RECORDS:
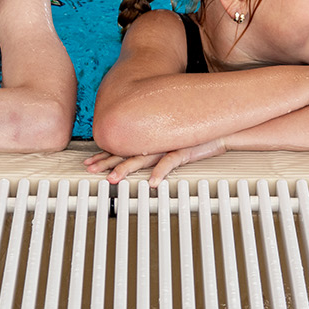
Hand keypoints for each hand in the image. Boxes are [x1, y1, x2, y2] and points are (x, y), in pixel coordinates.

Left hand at [85, 138, 227, 187]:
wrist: (219, 126)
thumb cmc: (195, 134)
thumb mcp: (171, 140)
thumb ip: (155, 146)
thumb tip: (140, 154)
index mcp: (150, 138)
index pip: (122, 147)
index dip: (104, 155)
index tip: (89, 162)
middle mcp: (155, 140)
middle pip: (126, 152)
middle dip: (106, 161)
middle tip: (90, 169)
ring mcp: (168, 144)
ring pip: (142, 158)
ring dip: (126, 169)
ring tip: (113, 179)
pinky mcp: (183, 149)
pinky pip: (170, 162)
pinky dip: (161, 172)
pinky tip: (152, 183)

PROBLEM TO SOLVE: Transcribe only the trailing portion of the entries above: the line that contains "ring pip: (142, 158)" and each line after it.

FINISHED TASK:
ring pip: (142, 158)
ring dip: (126, 169)
ring tip: (113, 179)
pinky mcp: (183, 149)
pinky pip: (170, 162)
pinky dip: (161, 172)
pinky tip: (152, 183)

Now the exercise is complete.